# Dosing over 12g with the Europiccola



## spune (Oct 3, 2011)

I can't seem to get a dose over 12g without overfilling the basket!

How does one get to a higher dose..? Is there another basket I can use?


----------



## Orangertange (Jul 4, 2013)

read somewhere the elektra microcasa triple fits the pre millenium, not sure where you can find them, (maybe ask the lever legend) and you may have to get your pf made bottomless to accommodate it


----------



## coffeechap (Apr 5, 2012)

i have some tripple baskets that go in the pre milenium


----------



## spune (Oct 3, 2011)

How do I find out if it's pre millennium?


----------



## coffeechap (Apr 5, 2012)

how old is it? take the base off there is a date marker in there


----------



## spune (Oct 3, 2011)

Can't see an actual date, sticker, just where it was made etc. Should it be on that?


----------



## coffeechap (Apr 5, 2012)

measure the diameter of the portafilter 51mm equals post millenium 49mm pre milenium, also if the piston in the group is brass it is premillenium post milenium are polymer pistons


----------



## spune (Oct 3, 2011)

Post it is...

Any ideas on how it's done with these?


----------



## Orangertange (Jul 4, 2013)

if it's post should be able to fit 14g in the double basket easy


----------



## spune (Oct 3, 2011)

I'll give it a go at 14g in the morning, cheers.

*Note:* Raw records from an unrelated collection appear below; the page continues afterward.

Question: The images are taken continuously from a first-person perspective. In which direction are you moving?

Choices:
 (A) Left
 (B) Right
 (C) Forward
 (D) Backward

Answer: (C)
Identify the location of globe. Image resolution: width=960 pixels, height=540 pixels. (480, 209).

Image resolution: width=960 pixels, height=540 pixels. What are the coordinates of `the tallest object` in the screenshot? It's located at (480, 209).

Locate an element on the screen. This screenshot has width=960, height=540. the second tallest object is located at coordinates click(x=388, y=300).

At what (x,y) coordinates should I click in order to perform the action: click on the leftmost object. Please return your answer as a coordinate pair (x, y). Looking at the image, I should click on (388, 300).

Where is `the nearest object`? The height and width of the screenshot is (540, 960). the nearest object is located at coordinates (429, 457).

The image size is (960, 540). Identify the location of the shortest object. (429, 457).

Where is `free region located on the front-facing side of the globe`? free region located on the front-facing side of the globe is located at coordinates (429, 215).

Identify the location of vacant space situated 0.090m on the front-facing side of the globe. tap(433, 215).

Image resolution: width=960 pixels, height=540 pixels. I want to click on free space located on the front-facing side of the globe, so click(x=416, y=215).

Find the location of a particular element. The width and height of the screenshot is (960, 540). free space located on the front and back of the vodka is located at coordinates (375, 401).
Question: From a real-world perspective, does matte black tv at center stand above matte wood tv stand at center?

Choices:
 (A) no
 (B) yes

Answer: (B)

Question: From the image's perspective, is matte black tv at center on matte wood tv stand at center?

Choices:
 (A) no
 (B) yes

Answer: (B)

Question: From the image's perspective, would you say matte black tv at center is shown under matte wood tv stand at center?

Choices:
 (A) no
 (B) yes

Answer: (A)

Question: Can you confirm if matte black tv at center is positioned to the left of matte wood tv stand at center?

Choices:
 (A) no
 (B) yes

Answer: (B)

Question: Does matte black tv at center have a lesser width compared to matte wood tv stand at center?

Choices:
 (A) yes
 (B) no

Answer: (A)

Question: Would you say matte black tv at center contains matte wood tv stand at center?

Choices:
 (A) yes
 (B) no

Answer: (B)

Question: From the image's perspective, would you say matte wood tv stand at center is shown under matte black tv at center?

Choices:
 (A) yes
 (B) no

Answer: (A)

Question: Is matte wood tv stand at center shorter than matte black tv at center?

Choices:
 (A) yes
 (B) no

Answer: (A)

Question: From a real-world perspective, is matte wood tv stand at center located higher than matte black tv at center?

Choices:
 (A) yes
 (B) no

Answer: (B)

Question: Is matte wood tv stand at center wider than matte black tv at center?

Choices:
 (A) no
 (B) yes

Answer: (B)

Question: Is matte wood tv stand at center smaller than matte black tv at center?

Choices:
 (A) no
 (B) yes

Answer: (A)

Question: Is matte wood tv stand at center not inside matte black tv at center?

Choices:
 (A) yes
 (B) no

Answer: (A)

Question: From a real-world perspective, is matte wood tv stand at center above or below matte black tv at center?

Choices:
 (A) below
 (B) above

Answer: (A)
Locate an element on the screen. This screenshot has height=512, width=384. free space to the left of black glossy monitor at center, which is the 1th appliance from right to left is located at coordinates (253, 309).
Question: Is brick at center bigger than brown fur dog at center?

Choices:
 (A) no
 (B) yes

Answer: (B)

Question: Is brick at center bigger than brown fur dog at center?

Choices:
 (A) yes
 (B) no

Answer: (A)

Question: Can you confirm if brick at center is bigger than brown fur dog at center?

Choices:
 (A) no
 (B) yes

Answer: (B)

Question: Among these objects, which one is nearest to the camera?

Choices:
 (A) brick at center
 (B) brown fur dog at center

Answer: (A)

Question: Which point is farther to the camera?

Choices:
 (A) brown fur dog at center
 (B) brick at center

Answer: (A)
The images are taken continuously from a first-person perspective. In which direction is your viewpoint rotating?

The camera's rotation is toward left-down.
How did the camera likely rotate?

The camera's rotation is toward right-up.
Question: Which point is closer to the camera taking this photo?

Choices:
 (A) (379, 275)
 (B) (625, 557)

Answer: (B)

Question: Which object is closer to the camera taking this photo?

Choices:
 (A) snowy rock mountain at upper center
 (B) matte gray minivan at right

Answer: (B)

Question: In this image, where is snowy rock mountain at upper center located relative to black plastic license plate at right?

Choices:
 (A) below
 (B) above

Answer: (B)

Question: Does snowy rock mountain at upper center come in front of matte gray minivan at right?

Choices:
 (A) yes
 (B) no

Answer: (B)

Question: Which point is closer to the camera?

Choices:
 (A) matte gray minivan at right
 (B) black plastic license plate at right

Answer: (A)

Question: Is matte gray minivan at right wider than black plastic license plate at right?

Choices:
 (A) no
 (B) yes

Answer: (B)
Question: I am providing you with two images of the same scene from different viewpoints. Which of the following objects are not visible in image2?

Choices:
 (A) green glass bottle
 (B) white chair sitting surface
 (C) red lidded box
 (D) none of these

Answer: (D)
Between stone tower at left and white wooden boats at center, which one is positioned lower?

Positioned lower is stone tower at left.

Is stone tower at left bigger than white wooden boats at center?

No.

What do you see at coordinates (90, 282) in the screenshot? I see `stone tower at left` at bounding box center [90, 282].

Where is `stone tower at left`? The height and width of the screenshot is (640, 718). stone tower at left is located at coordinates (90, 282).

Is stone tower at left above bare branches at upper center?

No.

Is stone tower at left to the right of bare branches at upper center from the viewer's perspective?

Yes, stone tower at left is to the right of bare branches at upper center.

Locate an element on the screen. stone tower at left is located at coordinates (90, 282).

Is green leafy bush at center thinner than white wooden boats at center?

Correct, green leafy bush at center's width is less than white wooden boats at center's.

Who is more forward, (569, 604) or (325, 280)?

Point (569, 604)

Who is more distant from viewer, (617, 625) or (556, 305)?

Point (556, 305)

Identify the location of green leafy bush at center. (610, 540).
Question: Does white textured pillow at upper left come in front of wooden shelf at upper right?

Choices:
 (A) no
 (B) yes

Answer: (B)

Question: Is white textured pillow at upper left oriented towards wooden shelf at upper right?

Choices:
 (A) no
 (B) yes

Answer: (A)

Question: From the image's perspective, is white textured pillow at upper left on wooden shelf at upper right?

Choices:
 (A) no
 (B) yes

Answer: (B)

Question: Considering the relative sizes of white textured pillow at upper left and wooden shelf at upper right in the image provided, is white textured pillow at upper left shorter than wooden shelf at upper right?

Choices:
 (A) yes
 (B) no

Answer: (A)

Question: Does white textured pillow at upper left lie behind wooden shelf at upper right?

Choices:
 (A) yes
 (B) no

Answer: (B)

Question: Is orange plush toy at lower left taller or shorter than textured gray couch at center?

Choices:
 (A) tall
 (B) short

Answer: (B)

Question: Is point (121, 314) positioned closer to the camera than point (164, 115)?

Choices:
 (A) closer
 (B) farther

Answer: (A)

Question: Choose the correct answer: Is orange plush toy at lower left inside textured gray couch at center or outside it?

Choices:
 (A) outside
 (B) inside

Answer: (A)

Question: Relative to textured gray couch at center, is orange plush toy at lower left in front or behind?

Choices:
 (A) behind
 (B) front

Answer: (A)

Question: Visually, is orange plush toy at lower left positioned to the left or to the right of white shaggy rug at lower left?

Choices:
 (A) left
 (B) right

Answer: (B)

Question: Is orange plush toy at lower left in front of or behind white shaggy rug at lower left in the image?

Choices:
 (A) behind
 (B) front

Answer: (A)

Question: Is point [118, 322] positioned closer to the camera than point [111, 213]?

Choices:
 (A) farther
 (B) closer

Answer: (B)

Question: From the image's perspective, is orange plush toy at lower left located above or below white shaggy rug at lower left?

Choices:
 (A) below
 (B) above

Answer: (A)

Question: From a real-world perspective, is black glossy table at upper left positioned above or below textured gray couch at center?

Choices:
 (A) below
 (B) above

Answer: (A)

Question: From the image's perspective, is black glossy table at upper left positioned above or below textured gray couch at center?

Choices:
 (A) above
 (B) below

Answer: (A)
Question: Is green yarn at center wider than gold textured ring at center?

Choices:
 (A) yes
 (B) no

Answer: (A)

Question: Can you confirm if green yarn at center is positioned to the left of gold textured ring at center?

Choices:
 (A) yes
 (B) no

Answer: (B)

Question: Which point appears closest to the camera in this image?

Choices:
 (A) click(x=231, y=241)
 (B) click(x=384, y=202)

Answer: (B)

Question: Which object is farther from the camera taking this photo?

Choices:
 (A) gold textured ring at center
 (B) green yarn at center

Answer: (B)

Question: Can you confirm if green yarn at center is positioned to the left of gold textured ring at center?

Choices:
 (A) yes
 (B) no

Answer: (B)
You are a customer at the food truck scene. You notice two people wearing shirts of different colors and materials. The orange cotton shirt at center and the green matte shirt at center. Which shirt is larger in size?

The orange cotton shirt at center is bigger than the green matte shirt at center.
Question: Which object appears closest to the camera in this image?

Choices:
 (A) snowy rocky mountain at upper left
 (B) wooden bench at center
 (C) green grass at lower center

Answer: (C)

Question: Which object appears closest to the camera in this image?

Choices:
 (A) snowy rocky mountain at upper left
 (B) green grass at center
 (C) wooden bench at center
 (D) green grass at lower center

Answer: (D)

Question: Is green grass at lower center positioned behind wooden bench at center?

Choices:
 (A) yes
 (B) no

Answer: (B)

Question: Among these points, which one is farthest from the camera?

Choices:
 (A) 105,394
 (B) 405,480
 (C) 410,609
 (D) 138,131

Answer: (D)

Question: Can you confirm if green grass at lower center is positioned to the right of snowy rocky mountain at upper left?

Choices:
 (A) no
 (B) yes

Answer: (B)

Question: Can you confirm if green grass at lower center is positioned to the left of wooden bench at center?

How long do you hold the lever up for, out of interest?


----------



## coffeechap (Apr 5, 2012)

i will see if i can get a later variant tripple, if you are lkoading up a stack double lift the lever for about 6 seconds then do a half pull until drips start coming out, then raise lever again and do a full pull immediately


----------



## Orangertange (Jul 4, 2013)

seconded above,

don't think you get can get much more than 25ml outa a la pavoni, so think 14gs should be enough, think I used to get up to 15g in my one, dependant on bean


----------



## spune (Oct 3, 2011)

Thanks a lot you two, I appreciate it.

Loving it so far, such a rewarding way to brew!


----------



## spune (Oct 3, 2011)

Cranked it up to a whopping 13g this morning, worked a treat using the method you both suggested. A lovely brew, much more rich and a lovely crema.

I could have probably done with a coarser grind as it was quite a bit of force needed on the lever, but still.


----------